RECORDS PROVIDED Start Marker

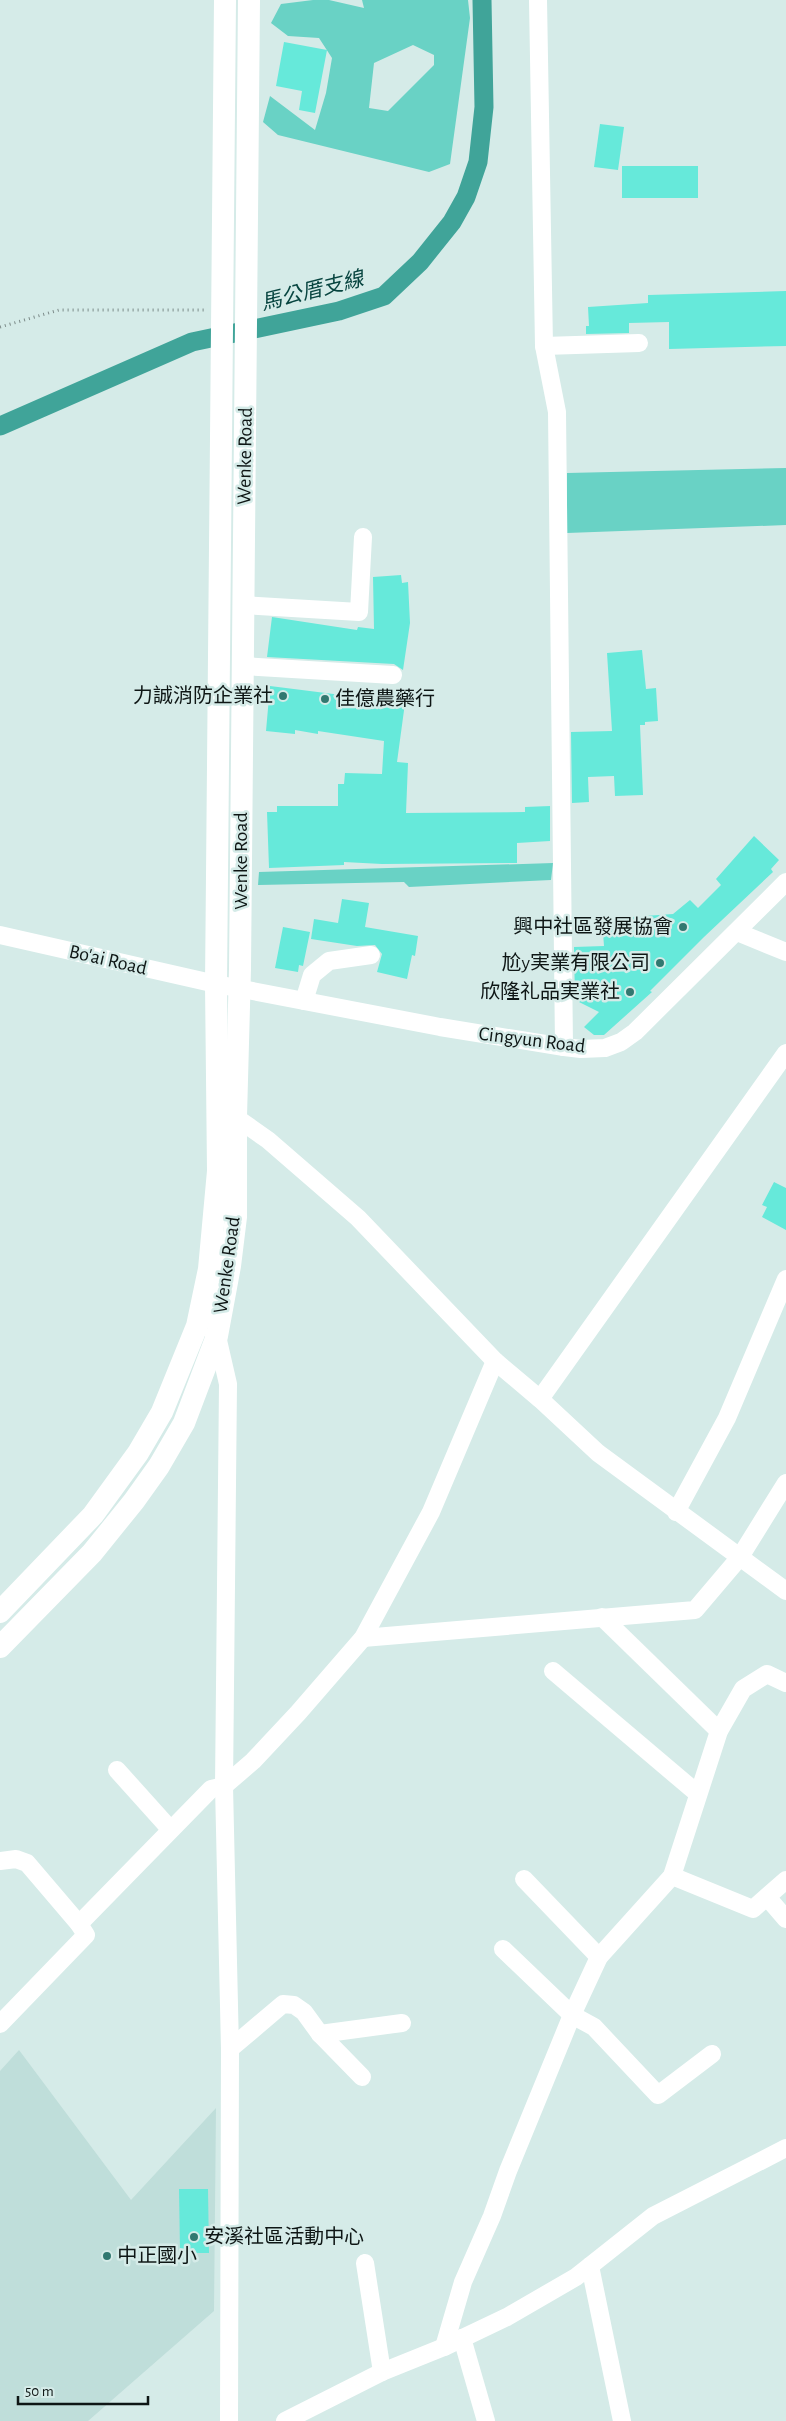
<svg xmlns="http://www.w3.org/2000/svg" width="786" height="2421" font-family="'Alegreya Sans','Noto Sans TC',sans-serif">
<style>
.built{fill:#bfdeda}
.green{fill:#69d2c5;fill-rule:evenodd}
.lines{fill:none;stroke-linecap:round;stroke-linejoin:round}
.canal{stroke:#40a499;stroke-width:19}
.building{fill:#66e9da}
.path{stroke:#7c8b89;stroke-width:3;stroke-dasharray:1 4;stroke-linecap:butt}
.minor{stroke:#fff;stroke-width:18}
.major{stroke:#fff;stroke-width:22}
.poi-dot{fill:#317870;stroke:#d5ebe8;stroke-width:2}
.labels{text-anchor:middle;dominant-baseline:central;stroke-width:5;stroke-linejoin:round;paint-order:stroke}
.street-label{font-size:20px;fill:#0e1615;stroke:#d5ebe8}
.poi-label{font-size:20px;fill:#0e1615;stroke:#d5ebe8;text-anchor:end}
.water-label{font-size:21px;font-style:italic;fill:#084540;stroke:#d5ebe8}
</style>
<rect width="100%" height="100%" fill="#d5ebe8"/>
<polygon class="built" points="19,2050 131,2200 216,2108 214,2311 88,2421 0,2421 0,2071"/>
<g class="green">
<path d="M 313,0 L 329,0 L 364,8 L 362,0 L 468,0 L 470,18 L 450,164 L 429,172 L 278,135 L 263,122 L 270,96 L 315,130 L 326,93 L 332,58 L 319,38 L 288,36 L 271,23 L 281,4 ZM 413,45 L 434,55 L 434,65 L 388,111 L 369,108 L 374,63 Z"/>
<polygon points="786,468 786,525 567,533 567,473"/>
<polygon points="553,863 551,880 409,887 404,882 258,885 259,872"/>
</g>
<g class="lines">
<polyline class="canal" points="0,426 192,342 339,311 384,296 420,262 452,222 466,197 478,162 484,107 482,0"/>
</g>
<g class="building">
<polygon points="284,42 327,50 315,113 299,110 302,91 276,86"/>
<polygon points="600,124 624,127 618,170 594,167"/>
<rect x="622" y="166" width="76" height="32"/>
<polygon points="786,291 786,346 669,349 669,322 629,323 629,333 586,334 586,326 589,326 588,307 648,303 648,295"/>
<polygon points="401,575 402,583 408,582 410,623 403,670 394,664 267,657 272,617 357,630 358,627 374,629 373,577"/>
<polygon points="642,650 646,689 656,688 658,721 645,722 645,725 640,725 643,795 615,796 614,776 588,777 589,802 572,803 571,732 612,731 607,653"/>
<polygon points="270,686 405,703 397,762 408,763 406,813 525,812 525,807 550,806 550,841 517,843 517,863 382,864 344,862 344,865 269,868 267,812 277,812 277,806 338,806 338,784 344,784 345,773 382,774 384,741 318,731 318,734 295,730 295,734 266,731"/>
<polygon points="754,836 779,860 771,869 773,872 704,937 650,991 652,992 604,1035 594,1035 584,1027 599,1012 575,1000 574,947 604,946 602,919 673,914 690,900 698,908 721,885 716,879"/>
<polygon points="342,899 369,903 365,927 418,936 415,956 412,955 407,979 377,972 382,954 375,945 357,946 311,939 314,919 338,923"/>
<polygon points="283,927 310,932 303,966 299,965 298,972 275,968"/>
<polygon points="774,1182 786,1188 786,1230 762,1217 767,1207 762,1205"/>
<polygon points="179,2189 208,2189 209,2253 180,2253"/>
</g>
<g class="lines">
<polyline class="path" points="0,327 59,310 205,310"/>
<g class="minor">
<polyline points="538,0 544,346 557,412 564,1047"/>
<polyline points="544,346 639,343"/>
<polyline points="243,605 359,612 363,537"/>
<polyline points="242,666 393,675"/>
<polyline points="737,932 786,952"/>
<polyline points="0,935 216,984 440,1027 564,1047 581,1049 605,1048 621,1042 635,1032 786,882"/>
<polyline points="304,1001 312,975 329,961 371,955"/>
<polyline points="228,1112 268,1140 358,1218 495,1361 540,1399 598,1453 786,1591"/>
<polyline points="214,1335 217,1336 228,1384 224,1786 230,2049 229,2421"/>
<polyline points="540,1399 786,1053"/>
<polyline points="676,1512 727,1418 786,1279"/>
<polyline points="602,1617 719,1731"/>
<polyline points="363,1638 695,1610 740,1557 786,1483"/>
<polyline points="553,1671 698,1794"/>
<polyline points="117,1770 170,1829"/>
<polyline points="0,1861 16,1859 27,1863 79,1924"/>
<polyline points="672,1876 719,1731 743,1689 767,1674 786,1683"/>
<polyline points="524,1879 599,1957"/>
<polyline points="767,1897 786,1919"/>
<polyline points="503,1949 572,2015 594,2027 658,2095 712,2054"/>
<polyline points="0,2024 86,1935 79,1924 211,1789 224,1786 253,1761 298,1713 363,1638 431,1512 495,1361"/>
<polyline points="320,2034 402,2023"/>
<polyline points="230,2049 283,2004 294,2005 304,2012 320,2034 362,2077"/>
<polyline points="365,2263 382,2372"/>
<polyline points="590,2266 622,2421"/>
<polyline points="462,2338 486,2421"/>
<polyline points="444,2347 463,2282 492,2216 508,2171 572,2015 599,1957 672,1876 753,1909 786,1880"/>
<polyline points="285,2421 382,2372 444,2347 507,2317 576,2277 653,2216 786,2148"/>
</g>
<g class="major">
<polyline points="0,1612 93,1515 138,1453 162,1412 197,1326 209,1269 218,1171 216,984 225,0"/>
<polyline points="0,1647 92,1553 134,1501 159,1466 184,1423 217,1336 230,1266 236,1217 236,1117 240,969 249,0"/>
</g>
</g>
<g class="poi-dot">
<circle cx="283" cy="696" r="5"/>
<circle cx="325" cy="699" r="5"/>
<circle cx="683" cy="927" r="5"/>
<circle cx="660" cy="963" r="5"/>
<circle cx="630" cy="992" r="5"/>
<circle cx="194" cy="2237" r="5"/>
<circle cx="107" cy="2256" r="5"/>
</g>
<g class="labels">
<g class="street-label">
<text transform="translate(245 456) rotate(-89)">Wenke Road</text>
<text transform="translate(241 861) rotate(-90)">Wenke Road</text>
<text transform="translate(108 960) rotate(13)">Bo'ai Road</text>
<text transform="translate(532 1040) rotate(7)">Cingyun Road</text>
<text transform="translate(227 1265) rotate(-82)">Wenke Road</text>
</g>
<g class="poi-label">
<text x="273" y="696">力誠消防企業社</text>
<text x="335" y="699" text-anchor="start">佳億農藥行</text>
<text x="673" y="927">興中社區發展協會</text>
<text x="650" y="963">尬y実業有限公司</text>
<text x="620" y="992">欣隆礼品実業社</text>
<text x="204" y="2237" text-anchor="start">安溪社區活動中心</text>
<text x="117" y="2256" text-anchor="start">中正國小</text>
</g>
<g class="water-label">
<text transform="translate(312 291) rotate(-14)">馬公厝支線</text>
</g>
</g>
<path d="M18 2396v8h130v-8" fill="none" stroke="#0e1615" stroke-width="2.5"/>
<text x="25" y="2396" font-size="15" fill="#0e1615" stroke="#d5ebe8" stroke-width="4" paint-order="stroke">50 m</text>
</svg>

RECORDS PROVIDED End Marker

EXERCISE BRIEF
Each entry above should be returned exactly as written, minus its pictures.

EXPECTED OUTPUT
<svg xmlns="http://www.w3.org/2000/svg" width="786" height="2421" font-family="'Alegreya Sans','Noto Sans TC',sans-serif">
<style>
.built{fill:#bfdeda}
.green{fill:#69d2c5;fill-rule:evenodd}
.lines{fill:none;stroke-linecap:round;stroke-linejoin:round}
.canal{stroke:#40a499;stroke-width:19}
.building{fill:#66e9da}
.path{stroke:#7c8b89;stroke-width:3;stroke-dasharray:1 4;stroke-linecap:butt}
.minor{stroke:#fff;stroke-width:18}
.major{stroke:#fff;stroke-width:22}
.poi-dot{fill:#317870;stroke:#d5ebe8;stroke-width:2}
.labels{text-anchor:middle;dominant-baseline:central;stroke-width:5;stroke-linejoin:round;paint-order:stroke}
.street-label{font-size:20px;fill:#0e1615;stroke:#d5ebe8}
.poi-label{font-size:20px;fill:#0e1615;stroke:#d5ebe8;text-anchor:end}
.water-label{font-size:21px;font-style:italic;fill:#084540;stroke:#d5ebe8}
</style>
<rect width="100%" height="100%" fill="#d5ebe8"/>
<polygon class="built" points="19,2050 131,2200 216,2108 214,2311 88,2421 0,2421 0,2071"/>
<g class="green">
<path d="M 313,0 L 329,0 L 364,8 L 362,0 L 468,0 L 470,18 L 450,164 L 429,172 L 278,135 L 263,122 L 270,96 L 315,130 L 326,93 L 332,58 L 319,38 L 288,36 L 271,23 L 281,4 ZM 413,45 L 434,55 L 434,65 L 388,111 L 369,108 L 374,63 Z"/>
<polygon points="786,468 786,525 567,533 567,473"/>
<polygon points="553,863 551,880 409,887 404,882 258,885 259,872"/>
</g>
<g class="lines">
<polyline class="canal" points="0,426 192,342 339,311 384,296 420,262 452,222 466,197 478,162 484,107 482,0"/>
</g>
<g class="building">
<polygon points="284,42 327,50 315,113 299,110 302,91 276,86"/>
<polygon points="600,124 624,127 618,170 594,167"/>
<rect x="622" y="166" width="76" height="32"/>
<polygon points="786,291 786,346 669,349 669,322 629,323 629,333 586,334 586,326 589,326 588,307 648,303 648,295"/>
<polygon points="401,575 402,583 408,582 410,623 403,670 394,664 267,657 272,617 357,630 358,627 374,629 373,577"/>
<polygon points="642,650 646,689 656,688 658,721 645,722 645,725 640,725 643,795 615,796 614,776 588,777 589,802 572,803 571,732 612,731 607,653"/>
<polygon points="270,686 405,703 397,762 408,763 406,813 525,812 525,807 550,806 550,841 517,843 517,863 382,864 344,862 344,865 269,868 267,812 277,812 277,806 338,806 338,784 344,784 345,773 382,774 384,741 318,731 318,734 295,730 295,734 266,731"/>
<polygon points="754,836 779,860 771,869 773,872 704,937 650,991 652,992 604,1035 594,1035 584,1027 599,1012 575,1000 574,947 604,946 602,919 673,914 690,900 698,908 721,885 716,879"/>
<polygon points="342,899 369,903 365,927 418,936 415,956 412,955 407,979 377,972 382,954 375,945 357,946 311,939 314,919 338,923"/>
<polygon points="283,927 310,932 303,966 299,965 298,972 275,968"/>
<polygon points="774,1182 786,1188 786,1230 762,1217 767,1207 762,1205"/>
<polygon points="179,2189 208,2189 209,2253 180,2253"/>
</g>
<g class="lines">
<polyline class="path" points="0,327 59,310 205,310"/>
<g class="minor">
<polyline points="538,0 544,346 557,412 564,1047"/>
<polyline points="544,346 639,343"/>
<polyline points="243,605 359,612 363,537"/>
<polyline points="242,666 393,675"/>
<polyline points="737,932 786,952"/>
<polyline points="0,935 216,984 440,1027 564,1047 581,1049 605,1048 621,1042 635,1032 786,882"/>
<polyline points="304,1001 312,975 329,961 371,955"/>
<polyline points="228,1112 268,1140 358,1218 495,1361 540,1399 598,1453 786,1591"/>
<polyline points="214,1335 217,1336 228,1384 224,1786 230,2049 229,2421"/>
<polyline points="540,1399 786,1053"/>
<polyline points="676,1512 727,1418 786,1279"/>
<polyline points="602,1617 719,1731"/>
<polyline points="363,1638 695,1610 740,1557 786,1483"/>
<polyline points="553,1671 698,1794"/>
<polyline points="117,1770 170,1829"/>
<polyline points="0,1861 16,1859 27,1863 79,1924"/>
<polyline points="672,1876 719,1731 743,1689 767,1674 786,1683"/>
<polyline points="524,1879 599,1957"/>
<polyline points="767,1897 786,1919"/>
<polyline points="503,1949 572,2015 594,2027 658,2095 712,2054"/>
<polyline points="0,2024 86,1935 79,1924 211,1789 224,1786 253,1761 298,1713 363,1638 431,1512 495,1361"/>
<polyline points="320,2034 402,2023"/>
<polyline points="230,2049 283,2004 294,2005 304,2012 320,2034 362,2077"/>
<polyline points="365,2263 382,2372"/>
<polyline points="590,2266 622,2421"/>
<polyline points="462,2338 486,2421"/>
<polyline points="444,2347 463,2282 492,2216 508,2171 572,2015 599,1957 672,1876 753,1909 786,1880"/>
<polyline points="285,2421 382,2372 444,2347 507,2317 576,2277 653,2216 786,2148"/>
</g>
<g class="major">
<polyline points="0,1612 93,1515 138,1453 162,1412 197,1326 209,1269 218,1171 216,984 225,0"/>
<polyline points="0,1647 92,1553 134,1501 159,1466 184,1423 217,1336 230,1266 236,1217 236,1117 240,969 249,0"/>
</g>
</g>
<g class="poi-dot">
<circle cx="283" cy="696" r="5"/>
<circle cx="325" cy="699" r="5"/>
<circle cx="683" cy="927" r="5"/>
<circle cx="660" cy="963" r="5"/>
<circle cx="630" cy="992" r="5"/>
<circle cx="194" cy="2237" r="5"/>
<circle cx="107" cy="2256" r="5"/>
</g>
<g class="labels">
<g class="street-label">
<text transform="translate(245 456) rotate(-89)">Wenke Road</text>
<text transform="translate(241 861) rotate(-90)">Wenke Road</text>
<text transform="translate(108 960) rotate(13)">Bo'ai Road</text>
<text transform="translate(532 1040) rotate(7)">Cingyun Road</text>
<text transform="translate(227 1265) rotate(-82)">Wenke Road</text>
</g>
<g class="poi-label">
<text x="273" y="696">力誠消防企業社</text>
<text x="335" y="699" text-anchor="start">佳億農藥行</text>
<text x="673" y="927">興中社區發展協會</text>
<text x="650" y="963">尬y実業有限公司</text>
<text x="620" y="992">欣隆礼品実業社</text>
<text x="204" y="2237" text-anchor="start">安溪社區活動中心</text>
<text x="117" y="2256" text-anchor="start">中正國小</text>
</g>
<g class="water-label">
<text transform="translate(312 291) rotate(-14)">馬公厝支線</text>
</g>
</g>
<path d="M18 2396v8h130v-8" fill="none" stroke="#0e1615" stroke-width="2.5"/>
<text x="25" y="2396" font-size="15" fill="#0e1615" stroke="#d5ebe8" stroke-width="4" paint-order="stroke">50 m</text>
</svg>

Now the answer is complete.